Exercise –
With no images included, output each entry below exactly as it appears.

Material provided –
++++++++++

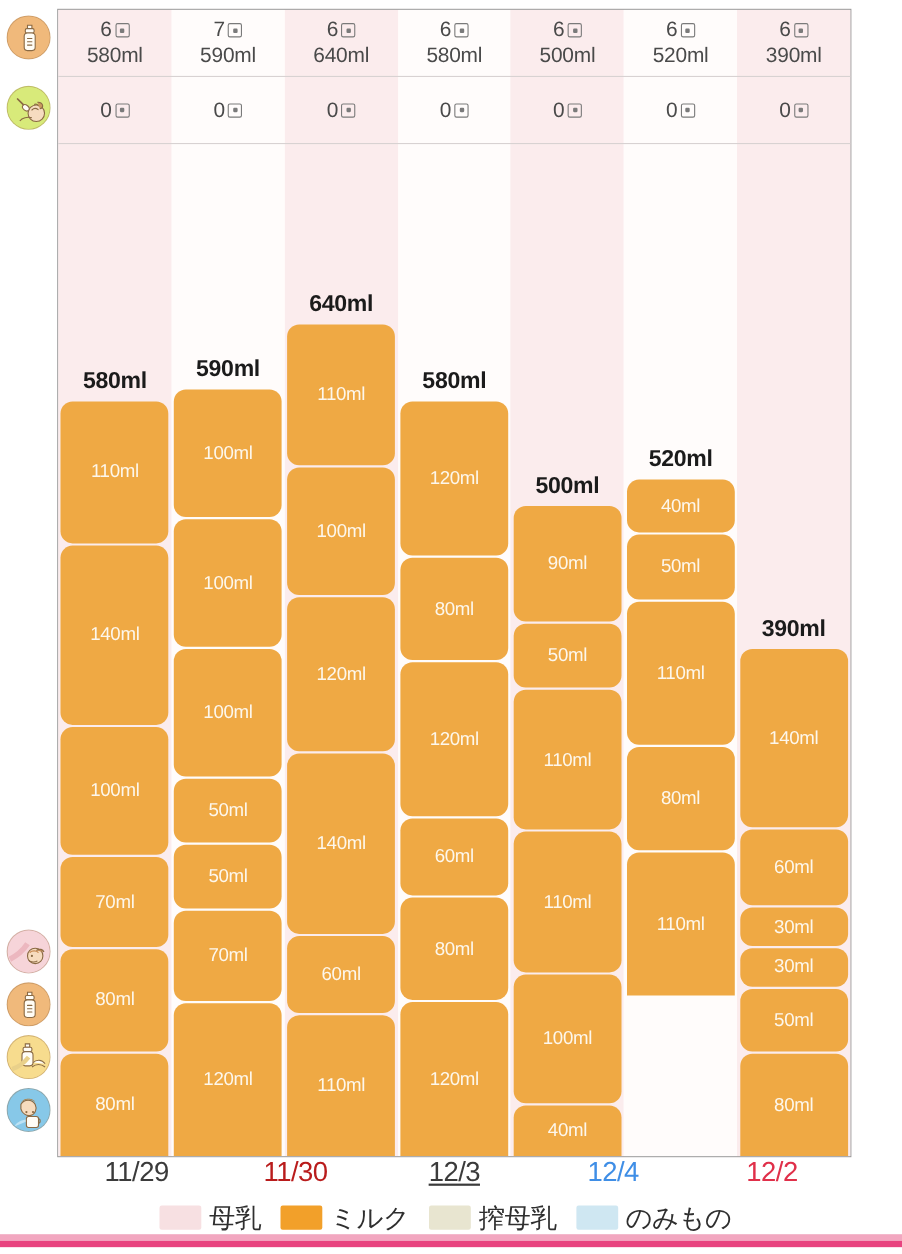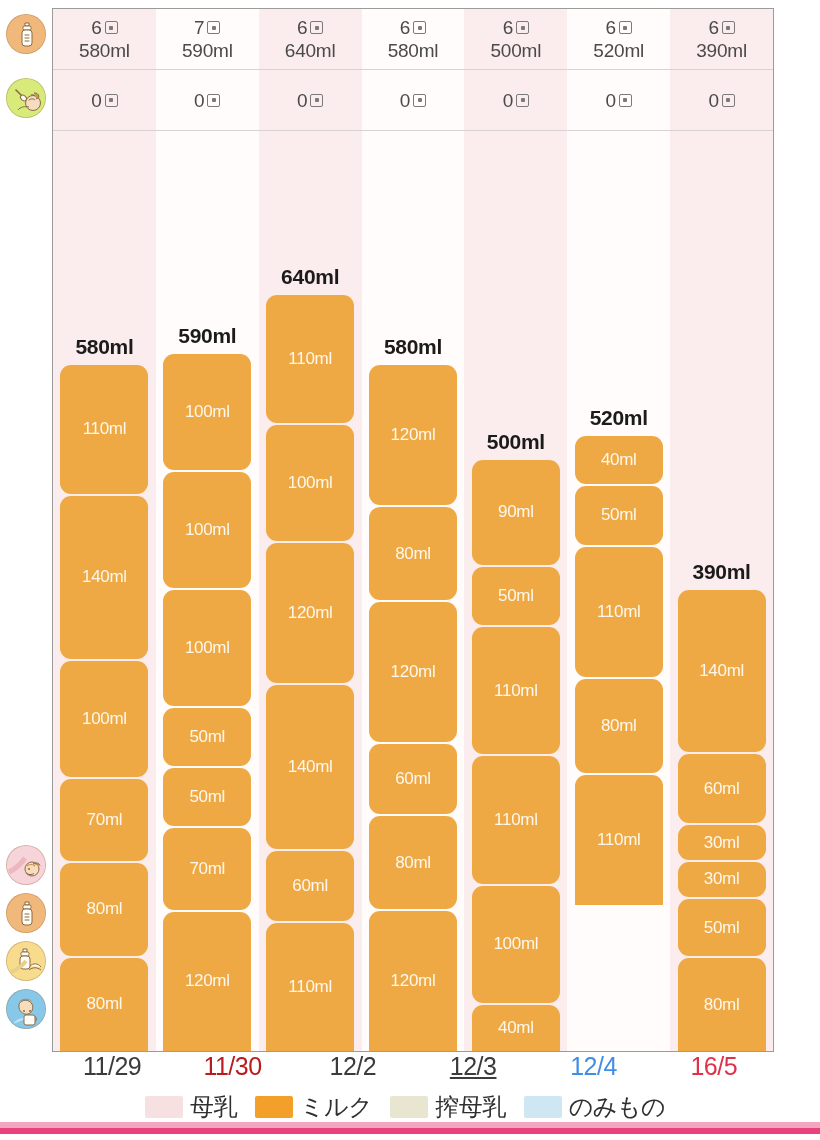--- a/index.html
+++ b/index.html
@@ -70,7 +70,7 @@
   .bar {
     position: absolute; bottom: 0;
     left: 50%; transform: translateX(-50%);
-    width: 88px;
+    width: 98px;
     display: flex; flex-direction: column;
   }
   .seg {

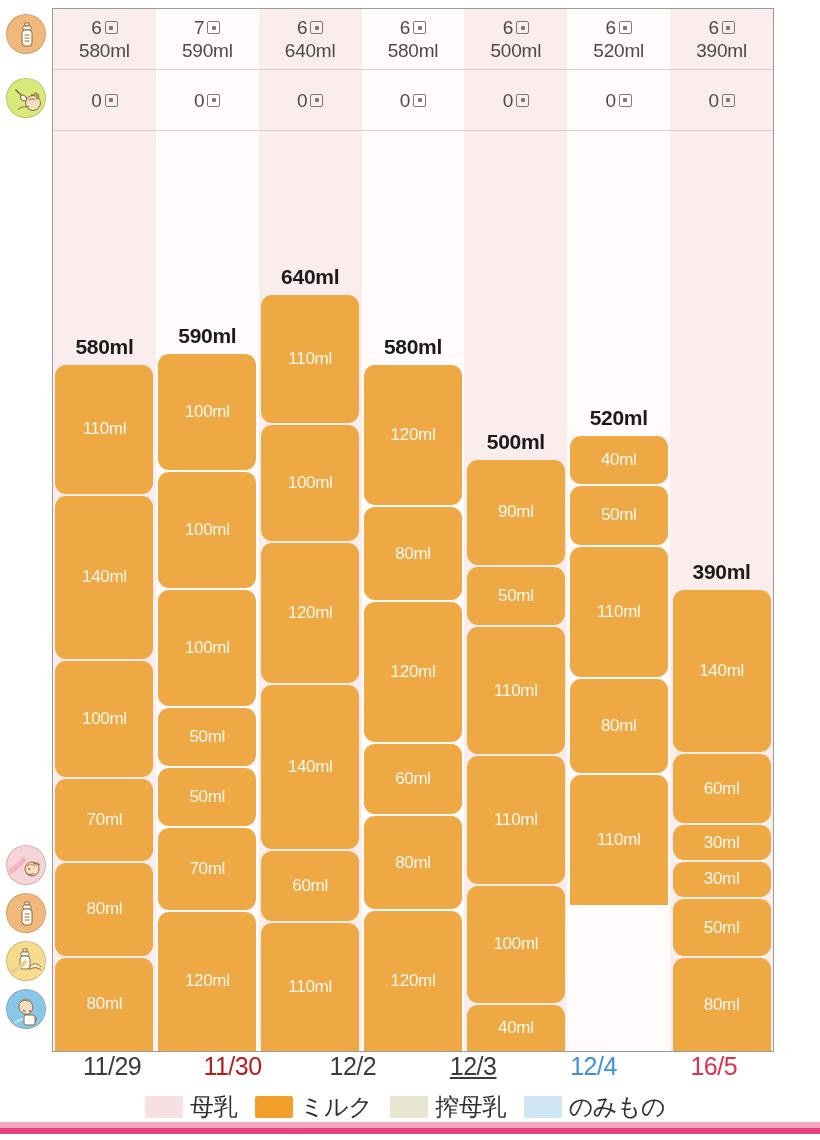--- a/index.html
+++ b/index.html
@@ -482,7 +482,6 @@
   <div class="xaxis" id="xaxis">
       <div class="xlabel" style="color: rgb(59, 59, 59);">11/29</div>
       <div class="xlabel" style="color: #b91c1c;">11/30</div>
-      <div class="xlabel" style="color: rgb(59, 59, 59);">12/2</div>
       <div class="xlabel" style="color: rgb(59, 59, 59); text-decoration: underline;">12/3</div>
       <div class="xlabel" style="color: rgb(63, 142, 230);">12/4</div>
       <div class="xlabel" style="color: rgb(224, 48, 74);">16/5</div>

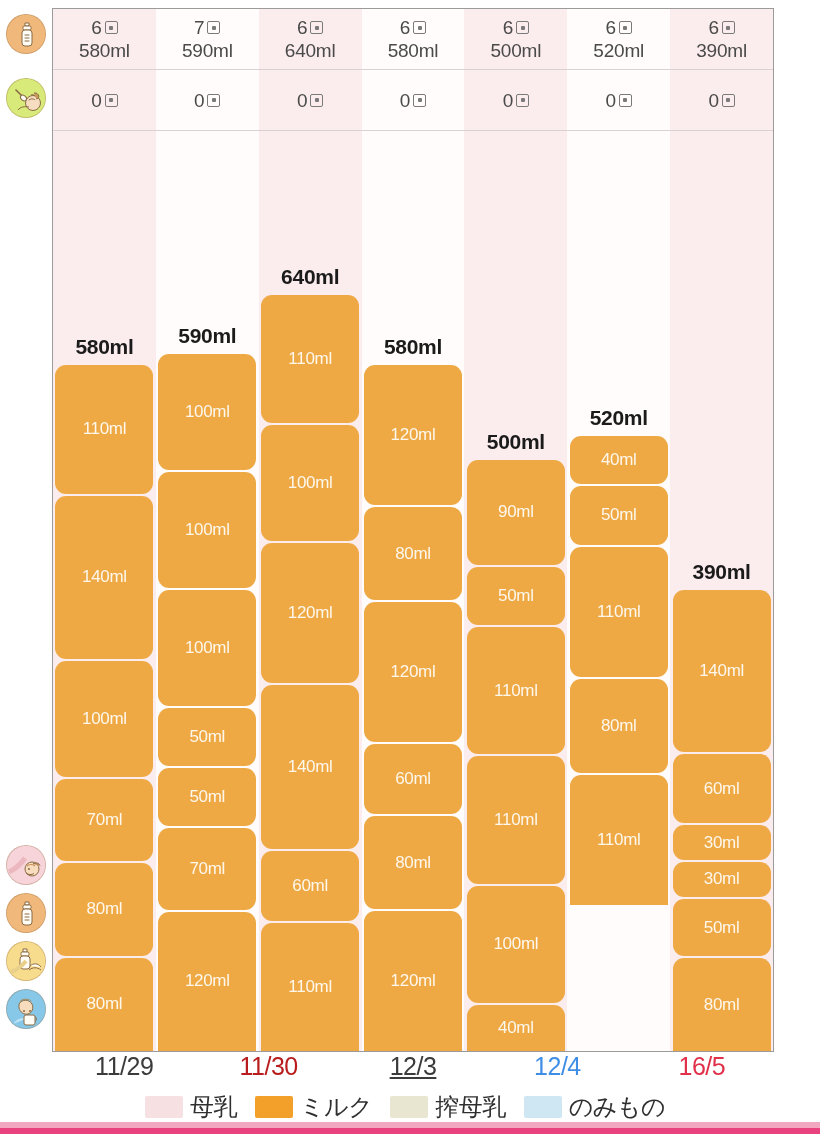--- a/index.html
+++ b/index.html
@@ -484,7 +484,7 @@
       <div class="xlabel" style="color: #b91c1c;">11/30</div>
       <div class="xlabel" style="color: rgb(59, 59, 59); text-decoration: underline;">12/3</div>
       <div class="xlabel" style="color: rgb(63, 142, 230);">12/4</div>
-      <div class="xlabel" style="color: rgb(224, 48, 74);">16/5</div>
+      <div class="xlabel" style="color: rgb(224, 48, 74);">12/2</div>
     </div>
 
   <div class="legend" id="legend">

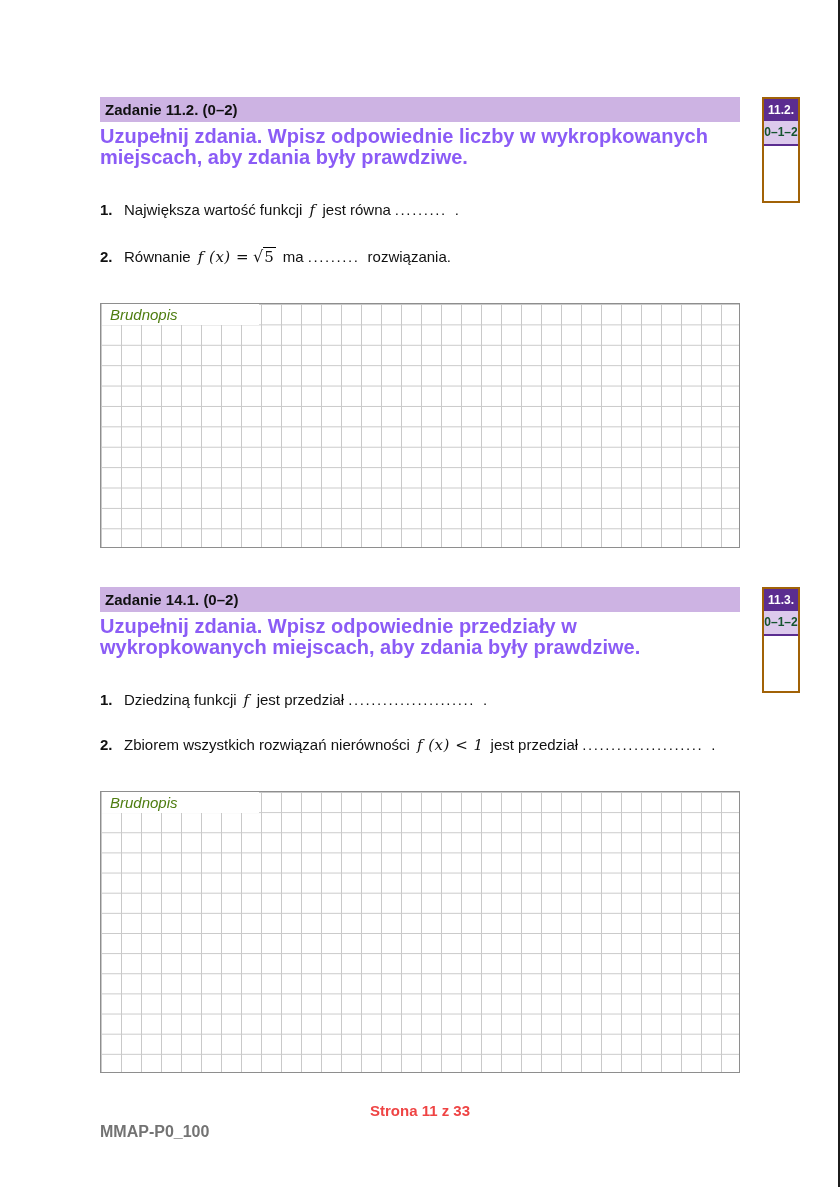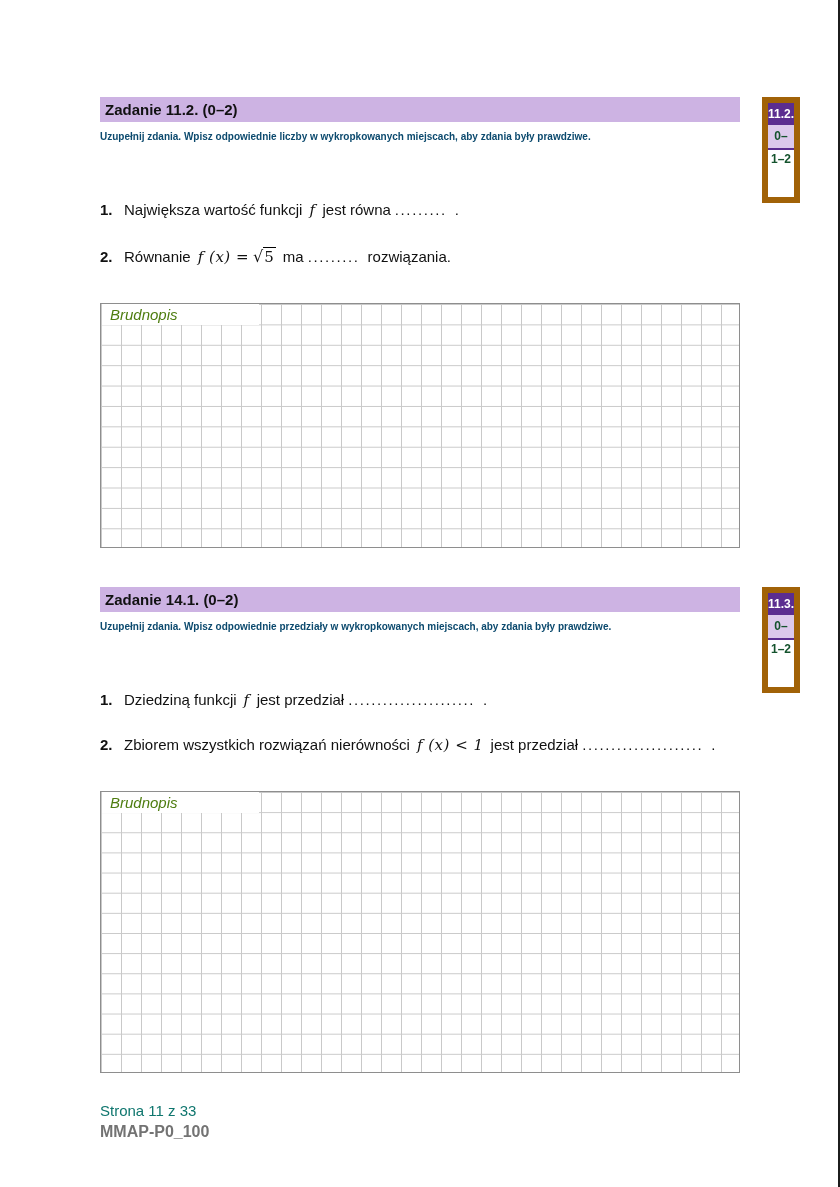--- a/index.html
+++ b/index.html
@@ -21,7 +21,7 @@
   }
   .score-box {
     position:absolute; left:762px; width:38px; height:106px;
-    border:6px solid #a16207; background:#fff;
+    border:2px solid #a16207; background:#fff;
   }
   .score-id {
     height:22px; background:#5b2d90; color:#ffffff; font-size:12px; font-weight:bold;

++++++++++

The completed task –
--- a/index.html
+++ b/index.html
@@ -70,7 +70,7 @@
   .bar {
     position: absolute; bottom: 0;
     left: 50%; transform: translateX(-50%);
-    width: 88px;
+    width: 98px;
     display: flex; flex-direction: column;
   }
   .seg {

--- a/index.html
+++ b/index.html
@@ -482,7 +482,6 @@
   <div class="xaxis" id="xaxis">
       <div class="xlabel" style="color: rgb(59, 59, 59);">11/29</div>
       <div class="xlabel" style="color: #b91c1c;">11/30</div>
-      <div class="xlabel" style="color: rgb(59, 59, 59);">12/2</div>
       <div class="xlabel" style="color: rgb(59, 59, 59); text-decoration: underline;">12/3</div>
       <div class="xlabel" style="color: rgb(63, 142, 230);">12/4</div>
       <div class="xlabel" style="color: rgb(224, 48, 74);">16/5</div>

--- a/index.html
+++ b/index.html
@@ -484,7 +484,7 @@
       <div class="xlabel" style="color: #b91c1c;">11/30</div>
       <div class="xlabel" style="color: rgb(59, 59, 59); text-decoration: underline;">12/3</div>
       <div class="xlabel" style="color: rgb(63, 142, 230);">12/4</div>
-      <div class="xlabel" style="color: rgb(224, 48, 74);">16/5</div>
+      <div class="xlabel" style="color: rgb(224, 48, 74);">12/2</div>
     </div>
 
   <div class="legend" id="legend">

--- a/index.html
+++ b/index.html
@@ -21,7 +21,7 @@
   }
   .score-box {
     position:absolute; left:762px; width:38px; height:106px;
-    border:6px solid #a16207; background:#fff;
+    border:2px solid #a16207; background:#fff;
   }
   .score-id {
     height:22px; background:#5b2d90; color:#ffffff; font-size:12px; font-weight:bold;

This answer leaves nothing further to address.